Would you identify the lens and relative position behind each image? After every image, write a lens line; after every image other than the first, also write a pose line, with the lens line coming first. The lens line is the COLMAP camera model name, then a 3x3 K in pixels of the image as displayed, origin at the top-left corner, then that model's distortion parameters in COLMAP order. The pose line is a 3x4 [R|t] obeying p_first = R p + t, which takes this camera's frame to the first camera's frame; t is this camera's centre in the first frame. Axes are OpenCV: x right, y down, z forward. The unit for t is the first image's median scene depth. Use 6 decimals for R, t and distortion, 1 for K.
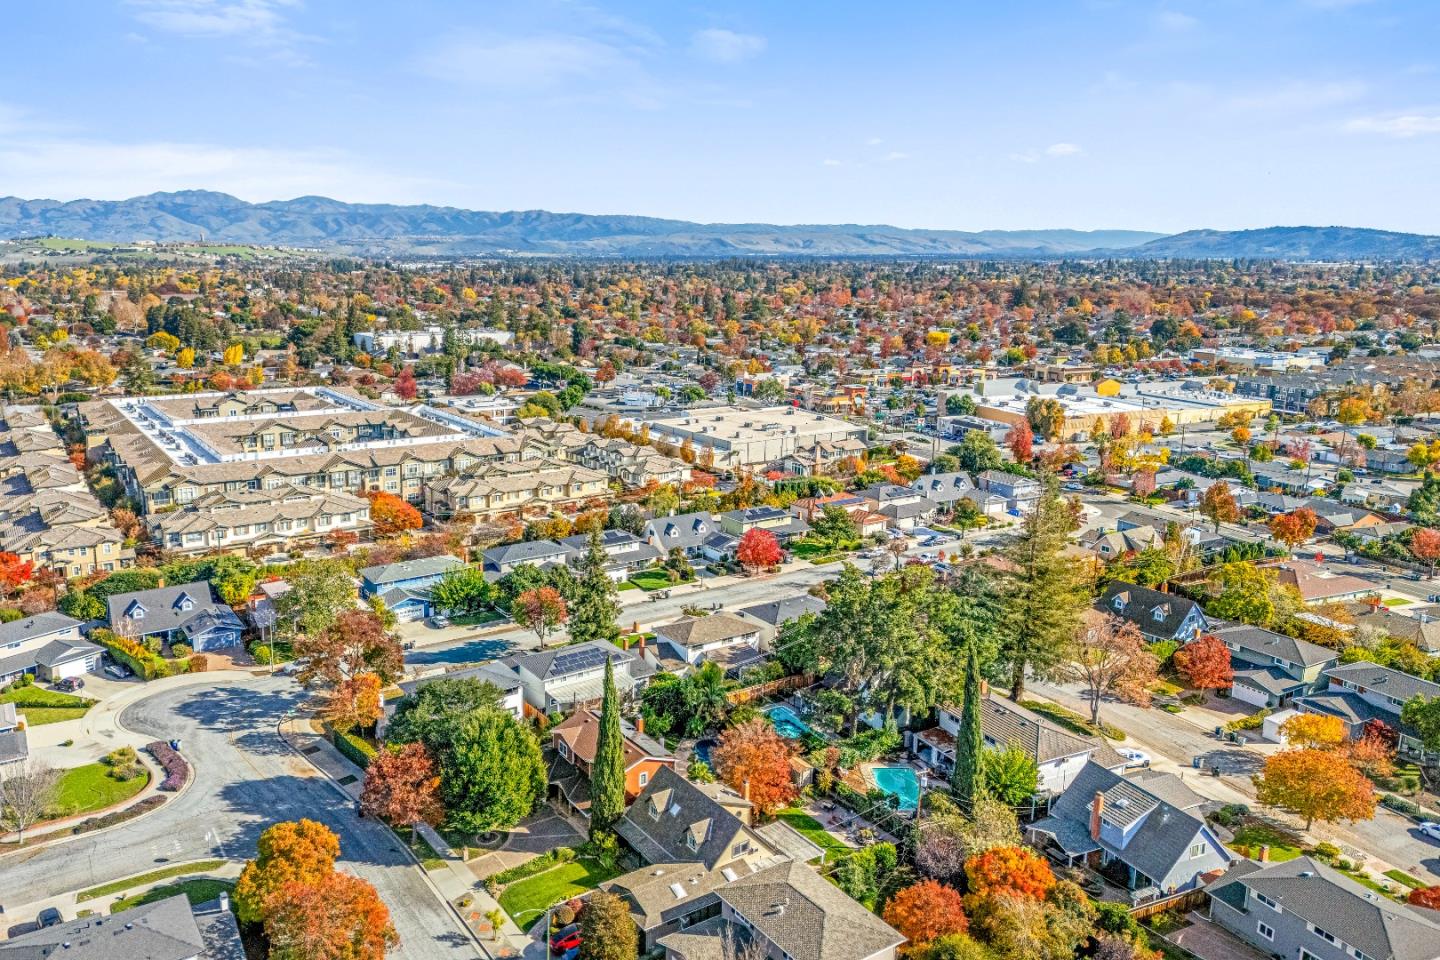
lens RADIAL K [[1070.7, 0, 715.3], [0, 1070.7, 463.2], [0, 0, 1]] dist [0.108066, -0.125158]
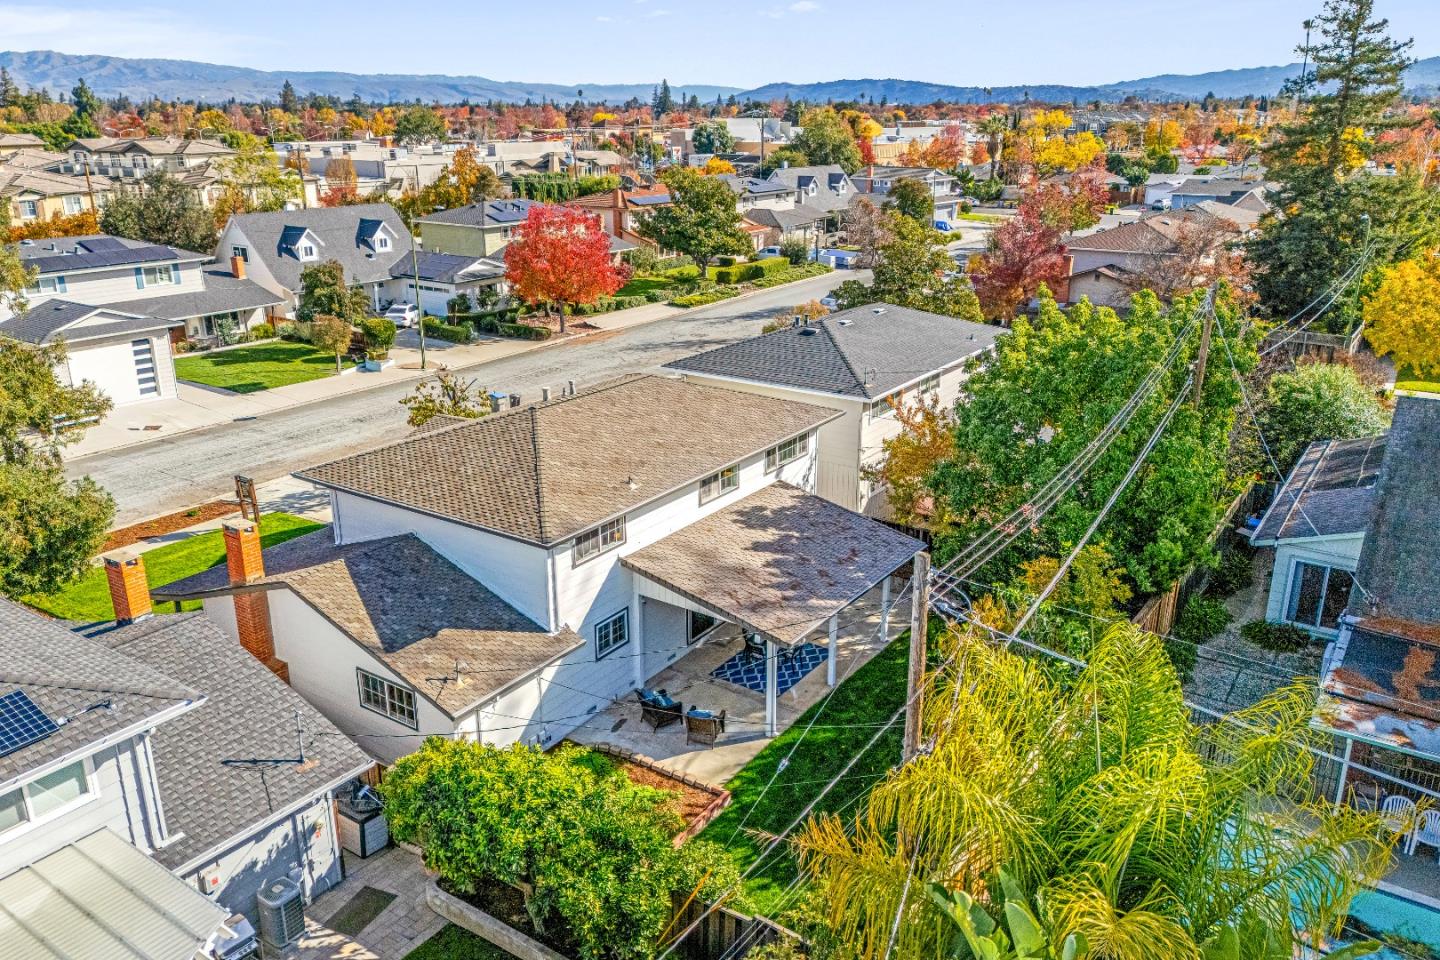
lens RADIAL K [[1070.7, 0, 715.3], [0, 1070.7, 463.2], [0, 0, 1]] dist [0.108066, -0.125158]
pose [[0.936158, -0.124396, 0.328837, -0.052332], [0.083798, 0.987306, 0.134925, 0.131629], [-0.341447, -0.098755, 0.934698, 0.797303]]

☆ ☆ ☆ ☆ ☆ ☆ ☆

Transcribe the whole listing, character for character, but not its images.

Would you identify the lens and relative position behind each image? After every image, write a lens line; after every image other than the first, also write a pose line, with the lens line coming first. The lens line is the COLMAP camera model name, then a 3x3 K in pixels of the image as displayed, origin at the top-left corner, then that model's distortion parameters in COLMAP order. The pose line is a 3x4 [R|t] obeying p_first = R p + t, which takes this camera's frame to the first camera's frame; t is this camera's centre in the first frame. Axes are OpenCV: x right, y down, z forward. The unit for t is the first image's median scene depth. Use 6 decimals for R, t and distortion, 1 for K.
lens RADIAL K [[1070.7, 0, 715.3], [0, 1070.7, 463.2], [0, 0, 1]] dist [0.108066, -0.125158]
lens RADIAL K [[1070.7, 0, 715.3], [0, 1070.7, 463.2], [0, 0, 1]] dist [0.108066, -0.125158]
pose [[0.936158, -0.124396, 0.328837, -0.052332], [0.083798, 0.987306, 0.134925, 0.131629], [-0.341447, -0.098755, 0.934698, 0.797303]]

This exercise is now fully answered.